Two cabinet ministers walk into a Pret. One is wearing a mask, and the other is not. If it seems farcical that this was on the front of a major newspaper, then that’s probably because it is. Masks in shops, but not in pubs and restaurants? Fines, or no fines? The government has kept us guessing about face coverings and masks. While their previous blunders can be excused for being ‘difficult decisions’, this one should have been simple.
I hate masks. I wore one to the supermarket the other day and I felt self-conscious and silly. With a mask on, my face is transformed into a massive forehead. How could it be that this tiny piece of fabric was protecting me from COVID-19? Not since I was 16 (oh, the heady days of year 11) have I allowed anyone to tell me what to wear. Now the government is imposing fines of up to £100 for those who refuse to wear masks in shops.
The Oxford report also highlighted the need for consistent and clear messaging, something the government has failed to provide once again. If they were sensible, they would have instructed the public to wear masks in public spaces, no ifs, no buts. Instead, they have flip-flopped between a headache-inducing variety of different messages. All we needed was one sentence: wear masks in public spaces. Ultimately, though, the cabinet has managed to further divide and confuse people. Boris’ claim that ‘We’ll do absolutely everything in our power to prevent a second spike’ is ridiculous given the government’s refusal to mandate people to wear masks in public.
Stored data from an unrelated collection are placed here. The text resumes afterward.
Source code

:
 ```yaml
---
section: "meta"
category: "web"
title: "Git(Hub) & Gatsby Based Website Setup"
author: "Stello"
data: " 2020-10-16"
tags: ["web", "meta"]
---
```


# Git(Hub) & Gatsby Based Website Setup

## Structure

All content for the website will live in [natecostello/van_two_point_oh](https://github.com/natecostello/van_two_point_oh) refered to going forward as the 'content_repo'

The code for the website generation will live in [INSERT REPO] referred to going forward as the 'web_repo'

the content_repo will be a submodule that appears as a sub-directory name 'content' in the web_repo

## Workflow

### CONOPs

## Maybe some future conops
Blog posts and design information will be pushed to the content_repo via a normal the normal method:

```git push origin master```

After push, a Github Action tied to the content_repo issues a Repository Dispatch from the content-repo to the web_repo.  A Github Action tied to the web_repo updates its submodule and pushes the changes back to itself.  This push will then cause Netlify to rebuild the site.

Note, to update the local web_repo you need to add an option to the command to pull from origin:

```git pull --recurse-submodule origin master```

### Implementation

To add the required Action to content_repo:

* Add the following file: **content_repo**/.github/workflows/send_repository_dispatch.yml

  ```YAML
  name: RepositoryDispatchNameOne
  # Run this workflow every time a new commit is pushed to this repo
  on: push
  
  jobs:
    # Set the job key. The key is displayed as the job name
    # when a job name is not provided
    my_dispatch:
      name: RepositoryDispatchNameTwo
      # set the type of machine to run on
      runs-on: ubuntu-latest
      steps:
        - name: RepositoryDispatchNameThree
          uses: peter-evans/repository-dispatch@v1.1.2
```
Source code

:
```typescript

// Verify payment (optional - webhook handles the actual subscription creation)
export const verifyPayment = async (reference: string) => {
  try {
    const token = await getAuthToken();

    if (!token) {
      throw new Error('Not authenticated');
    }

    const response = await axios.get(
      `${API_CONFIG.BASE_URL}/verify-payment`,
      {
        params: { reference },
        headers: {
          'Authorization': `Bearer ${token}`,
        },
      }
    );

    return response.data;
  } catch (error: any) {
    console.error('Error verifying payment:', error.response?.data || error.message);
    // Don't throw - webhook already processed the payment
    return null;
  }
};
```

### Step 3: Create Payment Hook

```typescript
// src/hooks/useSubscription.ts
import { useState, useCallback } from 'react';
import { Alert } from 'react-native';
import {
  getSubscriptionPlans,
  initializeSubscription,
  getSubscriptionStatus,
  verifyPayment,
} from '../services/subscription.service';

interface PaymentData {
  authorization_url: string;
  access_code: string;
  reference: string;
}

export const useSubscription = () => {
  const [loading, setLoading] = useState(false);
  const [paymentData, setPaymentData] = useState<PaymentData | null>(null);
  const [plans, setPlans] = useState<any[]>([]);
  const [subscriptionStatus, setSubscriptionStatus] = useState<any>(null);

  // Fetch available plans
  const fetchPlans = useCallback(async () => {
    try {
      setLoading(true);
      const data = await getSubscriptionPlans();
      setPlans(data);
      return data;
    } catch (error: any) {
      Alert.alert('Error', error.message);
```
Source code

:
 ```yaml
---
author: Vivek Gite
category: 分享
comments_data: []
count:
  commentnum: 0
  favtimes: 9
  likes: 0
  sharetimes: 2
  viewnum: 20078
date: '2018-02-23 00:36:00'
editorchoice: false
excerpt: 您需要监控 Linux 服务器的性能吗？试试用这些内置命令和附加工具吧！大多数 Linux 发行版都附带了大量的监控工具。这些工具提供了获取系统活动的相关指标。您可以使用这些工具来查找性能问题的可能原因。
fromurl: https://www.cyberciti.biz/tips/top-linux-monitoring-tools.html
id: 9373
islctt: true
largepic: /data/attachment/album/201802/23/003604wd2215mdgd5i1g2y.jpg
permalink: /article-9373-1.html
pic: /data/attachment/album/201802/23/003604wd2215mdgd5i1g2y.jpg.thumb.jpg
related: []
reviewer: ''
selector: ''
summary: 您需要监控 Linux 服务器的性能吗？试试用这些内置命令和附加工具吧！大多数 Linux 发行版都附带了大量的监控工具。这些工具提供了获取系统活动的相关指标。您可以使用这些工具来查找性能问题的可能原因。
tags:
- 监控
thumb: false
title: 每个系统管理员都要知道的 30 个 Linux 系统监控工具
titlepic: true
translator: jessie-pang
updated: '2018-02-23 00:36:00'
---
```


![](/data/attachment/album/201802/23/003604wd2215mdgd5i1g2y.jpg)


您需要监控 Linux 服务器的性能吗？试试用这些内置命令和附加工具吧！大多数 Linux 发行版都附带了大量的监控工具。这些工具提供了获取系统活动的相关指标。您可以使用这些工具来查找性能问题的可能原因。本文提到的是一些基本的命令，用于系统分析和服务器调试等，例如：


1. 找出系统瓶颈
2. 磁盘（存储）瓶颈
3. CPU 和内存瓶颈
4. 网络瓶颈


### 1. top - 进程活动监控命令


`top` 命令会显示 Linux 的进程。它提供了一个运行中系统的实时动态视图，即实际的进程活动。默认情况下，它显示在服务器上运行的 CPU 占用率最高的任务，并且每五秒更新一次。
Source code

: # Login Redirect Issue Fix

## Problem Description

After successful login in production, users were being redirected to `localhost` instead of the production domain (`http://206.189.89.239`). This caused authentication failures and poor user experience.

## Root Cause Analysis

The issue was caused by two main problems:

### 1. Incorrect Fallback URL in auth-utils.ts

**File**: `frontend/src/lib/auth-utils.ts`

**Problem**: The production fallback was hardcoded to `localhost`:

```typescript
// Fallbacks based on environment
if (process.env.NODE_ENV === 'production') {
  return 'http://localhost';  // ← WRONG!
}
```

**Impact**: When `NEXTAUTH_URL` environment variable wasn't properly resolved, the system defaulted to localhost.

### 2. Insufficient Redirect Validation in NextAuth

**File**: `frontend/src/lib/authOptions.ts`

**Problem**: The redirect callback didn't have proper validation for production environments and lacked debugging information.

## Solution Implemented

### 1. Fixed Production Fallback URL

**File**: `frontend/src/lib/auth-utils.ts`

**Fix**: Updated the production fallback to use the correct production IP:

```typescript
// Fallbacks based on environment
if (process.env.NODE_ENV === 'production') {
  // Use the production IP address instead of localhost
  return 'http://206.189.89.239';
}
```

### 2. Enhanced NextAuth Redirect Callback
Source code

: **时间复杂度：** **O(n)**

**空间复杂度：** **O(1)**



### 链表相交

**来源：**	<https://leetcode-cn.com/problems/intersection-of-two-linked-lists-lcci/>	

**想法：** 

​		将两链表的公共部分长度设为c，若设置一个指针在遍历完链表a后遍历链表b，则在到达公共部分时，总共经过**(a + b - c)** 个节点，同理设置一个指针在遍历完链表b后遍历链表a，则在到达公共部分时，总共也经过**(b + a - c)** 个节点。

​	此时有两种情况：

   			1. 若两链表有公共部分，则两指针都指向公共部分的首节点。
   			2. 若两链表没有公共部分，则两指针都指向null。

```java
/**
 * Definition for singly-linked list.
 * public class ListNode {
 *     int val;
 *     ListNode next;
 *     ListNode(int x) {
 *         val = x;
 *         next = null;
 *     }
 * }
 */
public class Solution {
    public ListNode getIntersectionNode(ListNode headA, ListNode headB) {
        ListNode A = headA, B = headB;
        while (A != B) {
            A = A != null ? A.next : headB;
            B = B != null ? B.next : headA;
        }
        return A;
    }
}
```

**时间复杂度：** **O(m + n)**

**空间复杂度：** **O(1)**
It is clear wearing masks is a significant cultural shift for many. They can be a little uncomfortable, and it was understandable that during the beginning of lockdown medical professionals and key workers were prioritised. But wearing a mask is also a very easy way not only to directly curb the spread of the virus, but also to change attitudes around risk.
Everyone understands the concept of herd immunity when it is applied to a vaccine, but refusing to acknowledge that there are other actions that can be taken to reduce risk is wilful ignorance. Wearing masks can encourage and remind people to follow other social distancing guidelines even before they directly impede the transmission of the virus. Following rules about wearing masks will make people more likely to follow other guidelines.
It’s hard to tell what is more irritating: the masks themselves, or people refusing to wear them. The pure selfishness of refusing to undergo a little inconvenience when it might save another pain or allow someone who has been self-isolating for months to leave their home is baffling. For a nation that has historically prided itself on its ‘blitz spirit’, it is pretty clear who would have left the lights on.
It is astounding that such a simple change in our behaviour might have such a significant impact on the course of the virus. That it might be derailed by sheer obstinance is incredibly frustrating, especially for those of us who are stuck in Devon.If all else fails, pretending to be a superhero in a supermarket is quite fun–Winter Soldier, anyone?